We want to stay close to Paddle Fluid as much as possible.

Reuse All Operators

As all Ops are registered at OpInfoMap, the effort of adding a new Function is about 10 lines of code, similar to expose an operator to Python.

Reuse Compile Time InferShape and InferVarType

Note that all the symbolic information is stored at tape::Varaible::desc_, instead of ProgramDesc.block.vars, we create a temporary BlockDesc to do InferShape and InferVarType every time we AddOp to the tape.

Reuse Operator::Run

We use smart pointer, instead of Scope, to manage memory.

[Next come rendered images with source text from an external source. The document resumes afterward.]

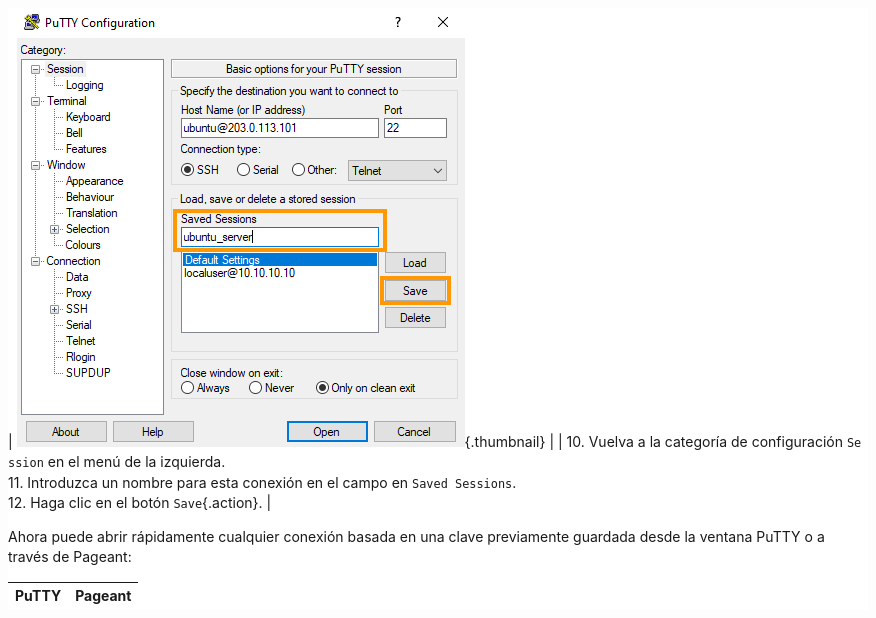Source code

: | ![sessions](/pages/assets/screens/other/web-tools/putty/sessions5.png){.thumbnail} |
| 10\. Vuelva a la categoría de configuración `Session` en el menú de la izquierda.<br> 11\. Introduzca un nombre para esta conexión en el campo en `Saved Sessions`.<br> 12\. Haga clic en el botón `Save`{.action}. |

<a name="qconnect"></a>

Ahora puede abrir rápidamente cualquier conexión basada en una clave previamente guardada desde la ventana PuTTY o a través de Pageant:

| **PuTTY** | **Pageant** |
|---|---|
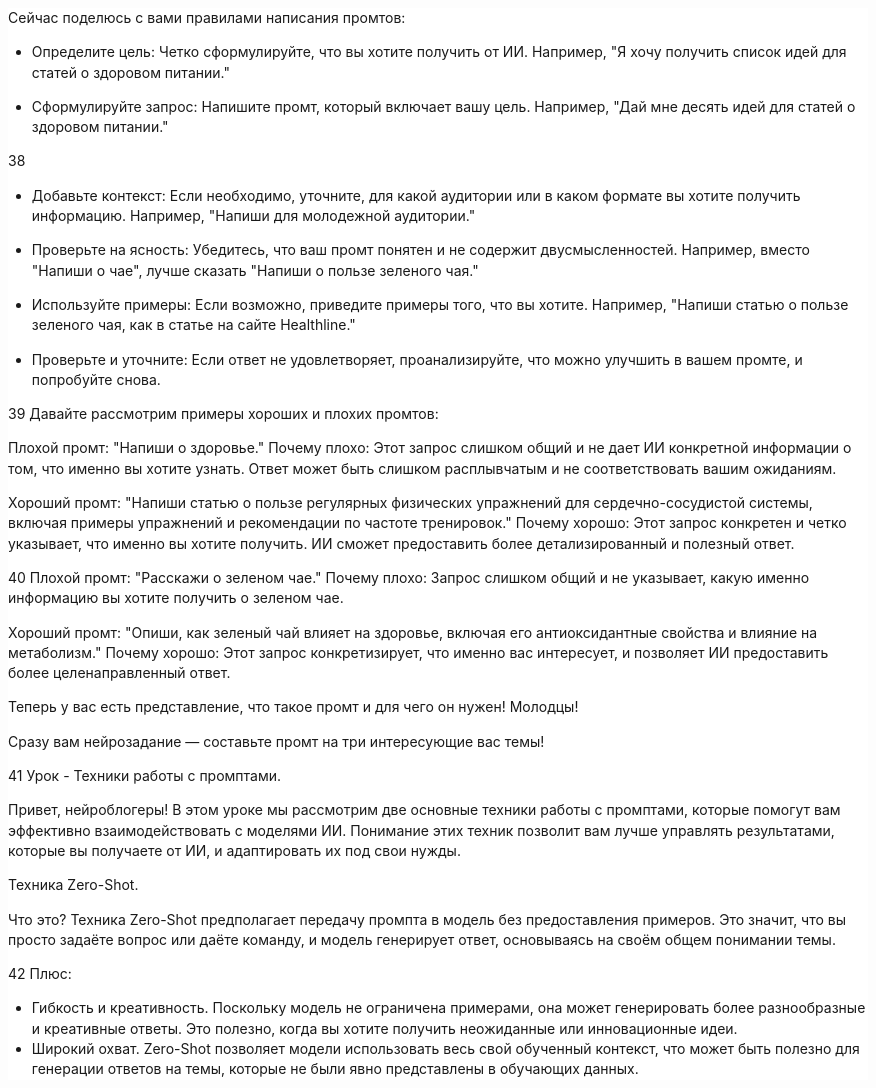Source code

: Сейчас поделюсь с вами правилами написания промтов:

- Определите цель: Четко сформулируйте, что вы хотите получить от ИИ. Например, "Я хочу получить список идей для статей о здоровом питании."

- Сформулируйте запрос: Напишите промт, который включает вашу цель. Например, "Дай мне десять идей для статей о здоровом питании."

38
- Добавьте контекст: Если необходимо, уточните, для какой аудитории или в каком формате вы хотите получить информацию. Например, "Напиши для молодежной аудитории."

- Проверьте на ясность: Убедитесь, что ваш промт понятен и не содержит двусмысленностей. Например, вместо "Напиши о чае", лучше сказать "Напиши о пользе зеленого чая."

- Используйте примеры: Если возможно, приведите примеры того, что вы хотите. Например, "Напиши статью о пользе зеленого чая, как в статье на сайте Healthline."

- Проверьте и уточните: Если ответ не удовлетворяет, проанализируйте, что можно улучшить в вашем промте, и попробуйте снова.

39
Давайте рассмотрим примеры хороших и плохих промтов:

Плохой промт: "Напиши о здоровье." Почему плохо: Этот запрос слишком общий и не дает ИИ конкретной информации о том, что именно вы хотите узнать. Ответ может быть слишком расплывчатым и не соответствовать вашим ожиданиям.

Хороший промт: "Напиши статью о пользе регулярных физических упражнений для сердечно-сосудистой системы, включая примеры упражнений и рекомендации по частоте тренировок." Почему хорошо: Этот запрос конкретен и четко указывает, что именно вы хотите получить. ИИ сможет предоставить более детализированный и полезный ответ.

40
Плохой промт: "Расскажи о зеленом чае." Почему плохо: Запрос слишком общий и не указывает, какую именно информацию вы хотите получить о зеленом чае.

Хороший промт: "Опиши, как зеленый чай влияет на здоровье, включая его антиоксидантные свойства и влияние на метаболизм." Почему хорошо: Этот запрос конкретизирует, что именно вас интересует, и позволяет ИИ предоставить более целенаправленный ответ.

Теперь у вас есть представление, что такое промт и для чего он нужен! Молодцы!

Сразу вам нейрозадание — составьте промт на три интересующие вас темы!

41
Урок - Техники работы с промптами.

Привет, нейроблогеры! В этом уроке мы рассмотрим две основные техники работы с промптами, которые помогут вам эффективно взаимодействовать с моделями ИИ. Понимание этих техник позволит вам лучше управлять результатами, которые вы получаете от ИИ, и адаптировать их под свои нужды.

Техника Zero-Shot.

Что это? Техника Zero-Shot предполагает передачу промпта в модель без предоставления примеров. Это значит, что вы просто задаёте вопрос или даёте команду, и модель генерирует ответ, основываясь на своём общем понимании темы.

42
Плюс:
- Гибкость и креативность. Поскольку модель не ограничена примерами, она может генерировать более разнообразные и креативные ответы. Это полезно, когда вы хотите получить неожиданные или инновационные идеи.
- Широкий охват. Zero-Shot позволяет модели использовать весь свой обученный контекст, что может быть полезно для генерации ответов на темы, которые не были явно представлены в обучающих данных.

So we create a temporary Scope for every Operator::Run().

Possible Feature

Release Memory on Backward

We can release memory aggressively. During backward, we can delete the OpHandle once we have finished its backward. Since all the variable is managed by smart pointer, the memory is automatically released when its ref_count goes to 0.

Kernel Fusion

As a symbolic representation of the Tape is constructed first before the actual execution, it would be possible to perform graph optimization. One use case is kernel fusion.